- PROBLEM DESCRIPTION -
Retype every line of the entries below with no changes, omitting the pictures from your answer.

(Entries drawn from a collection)

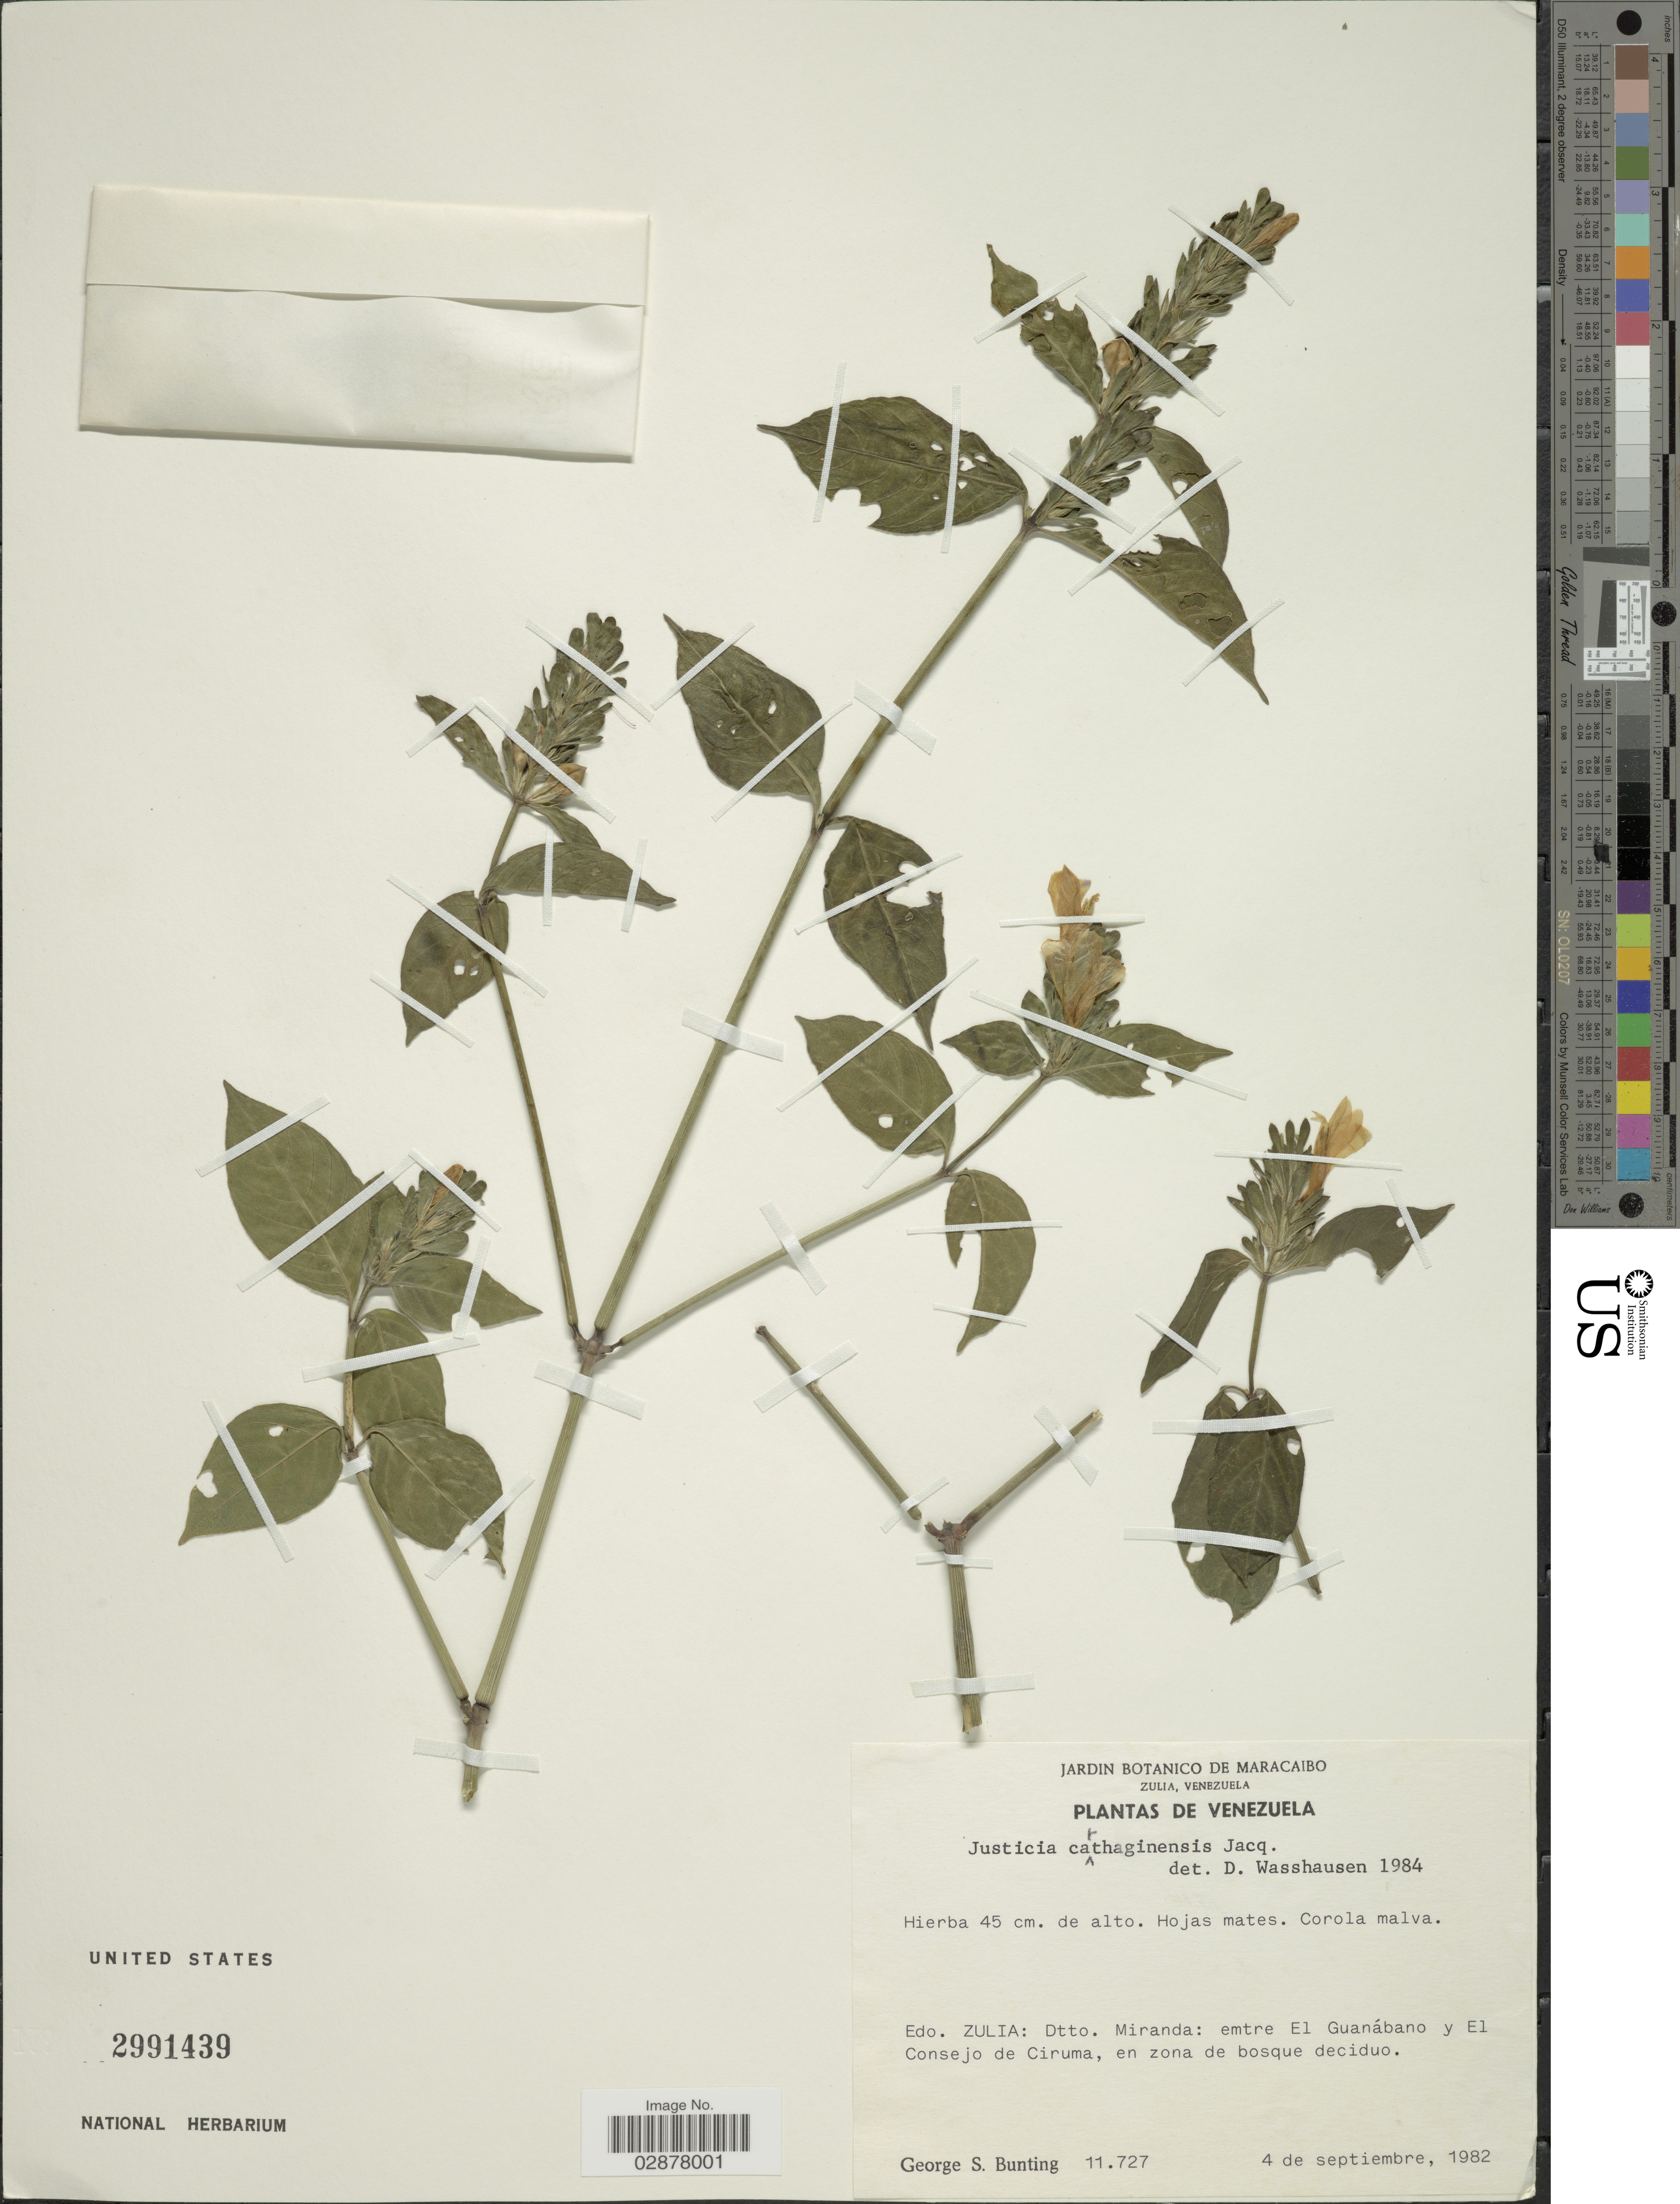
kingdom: Plantae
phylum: Tracheophyta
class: Magnoliopsida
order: Lamiales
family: Acanthaceae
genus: Justicia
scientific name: Justicia carthaginensis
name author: Jacq.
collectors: G. S. Bunting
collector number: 11727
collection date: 1982-09-04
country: Venezuela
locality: Edo. Zulia, Dtto. Miranda, emtre El Guanábano y El Consejo de Ciruma.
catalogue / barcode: US 2991439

- FULL OUTPUT -
kingdom: Plantae
phylum: Tracheophyta
class: Magnoliopsida
order: Lamiales
family: Acanthaceae
genus: Justicia
scientific name: Justicia carthaginensis
name author: Jacq.
collectors: G. S. Bunting
collector number: 11727
collection date: 1982-09-04
country: Venezuela
locality: Edo. Zulia, Dtto. Miranda, emtre El Guanábano y El Consejo de Ciruma.
catalogue / barcode: US 2991439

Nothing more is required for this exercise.